Interview in The Art Observer
By Jo Eckersley
Colin Taylor’s artwork reflects the need to capture and store experience in its raw form. What results from this are paintings and drawings that show an almost intuitive expression of landscape. He refuses to provide his viewer with the simple equation; the familiar lines and forms which lead to the inevitable naming and categorising. This is intentional. He opens up the frame, so that the colours and textures are more than just sights, they become the temperature and the wind. It is Taylor’s own experience of the mountain on that day, in that season, noted down in oil paint.

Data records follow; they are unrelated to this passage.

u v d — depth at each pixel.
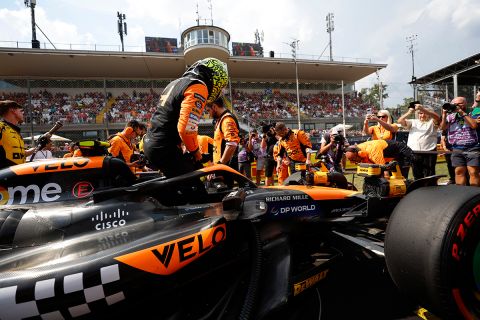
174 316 1.74
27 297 1.43
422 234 1.56
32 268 1.58
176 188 2.32
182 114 2.21
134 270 1.55
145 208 2.05
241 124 23.92
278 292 1.71
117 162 2.71
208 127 20.56
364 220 2.63
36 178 2.47
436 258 1.48
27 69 23.88
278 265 1.88
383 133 5.06
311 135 19.73
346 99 31.94
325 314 2.14
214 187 2.60
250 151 8.52
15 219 2.00
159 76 27.33
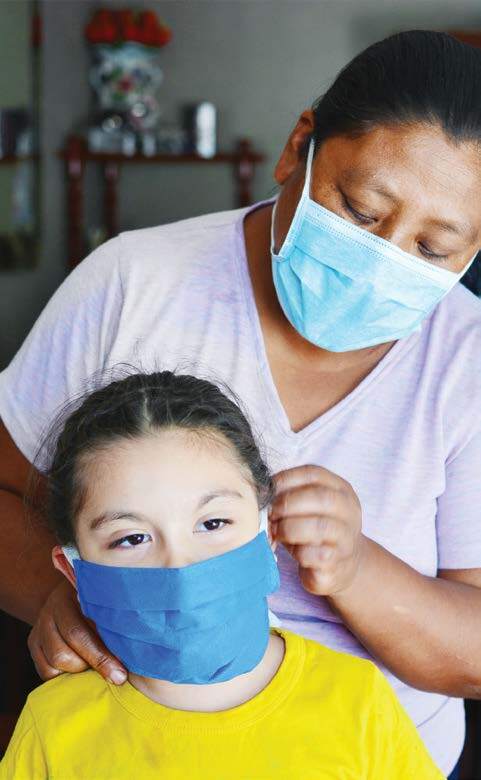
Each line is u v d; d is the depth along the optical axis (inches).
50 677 54.6
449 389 59.0
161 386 52.4
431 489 58.7
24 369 65.5
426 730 61.4
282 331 60.4
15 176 210.4
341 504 49.2
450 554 59.8
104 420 50.5
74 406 59.5
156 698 50.4
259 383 59.7
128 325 61.2
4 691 123.5
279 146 218.4
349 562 51.1
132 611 47.0
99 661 51.9
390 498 58.2
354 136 54.2
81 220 215.0
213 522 48.8
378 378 59.5
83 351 63.1
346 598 54.1
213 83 217.8
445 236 53.8
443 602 56.0
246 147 212.5
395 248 54.4
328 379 60.1
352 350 59.7
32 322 222.2
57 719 51.3
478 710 110.0
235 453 50.3
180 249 62.9
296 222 56.7
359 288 55.6
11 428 65.4
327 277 56.4
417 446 58.6
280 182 62.5
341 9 214.2
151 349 60.6
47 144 218.5
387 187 53.2
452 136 52.3
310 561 49.4
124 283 62.1
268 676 51.3
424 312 57.6
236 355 60.2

Taylor’s work often has a sense of the Romantic’s idea of sublime about it. Does he look for drama in his subjects? He said that his one steadfast rule is that he must have actually been to the place he paints. This is in keeping with his ambition to paint ‘’about’’ landscape, rather than look to recreate the simple factual image. ‘’There are other dynamics at play’’- we never experience the world around us from simply a three-point perspective.
For Colin Taylor the experience of climbing a mountain is as essential to the creative process as the paint; he sees a ‘’reciprocal relationship between being in those huge weather-filled landscapes’’ and his own art practice.

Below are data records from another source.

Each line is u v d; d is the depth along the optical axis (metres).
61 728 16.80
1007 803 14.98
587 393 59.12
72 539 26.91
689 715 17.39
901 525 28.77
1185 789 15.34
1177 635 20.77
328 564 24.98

‘’I say ‘reciprocal’, because whenever I was physically engaged with one, I was psychologically occupied with the other. I realised that when I was on a mountain-side, I was thinking about how that experience might translate into paint and when painting I was thinking about the place I had experienced. Each still does influence the other.’’
Painting’s use as a device for recording things seen has diminished with the advent of the camera. Colin Taylor has found a new use for painting; he records what can’t be captured on film. His experiential recordings are done on the spot or from memory, and they represent for Taylor an emotional journey of sorts. A camera represents in each pixel a perfect mapping-out of the visual landscape, an almost mathematical representation of what’s seen from one spot. Taylor’s painting and drawing has the confidence of stroke that defies this simple methodology. It is an emotional rather than optical expression.
Colin Taylor has two forthcoming exhibitions in the North West. For the first exhibition Taylor has produced a collection of drawings inspired by Liverpool’s Anglican Cathedral. The imposing building, which has housed art from such infamous artists as Tracy Emin, will be displaying Taylor’s drawings from the 8th March until the 26th April. This is the first time Colin Taylor has created work specifically for a space.
At the Wendy J Levy Contemporary Art Gallery paintings created within the last three years in different locations will be displayed from the 8th (opening) until the 24th of June. They reflect the scope and strength of Taylor’s work. This exhibition will by no means lack unity, however, as Taylor describes himself: ‘’I don’t see each work as a stand-alone, single entity but part of my overall body of work. Each is a bridge between the previous and the next and such they are all just as important as each other’’.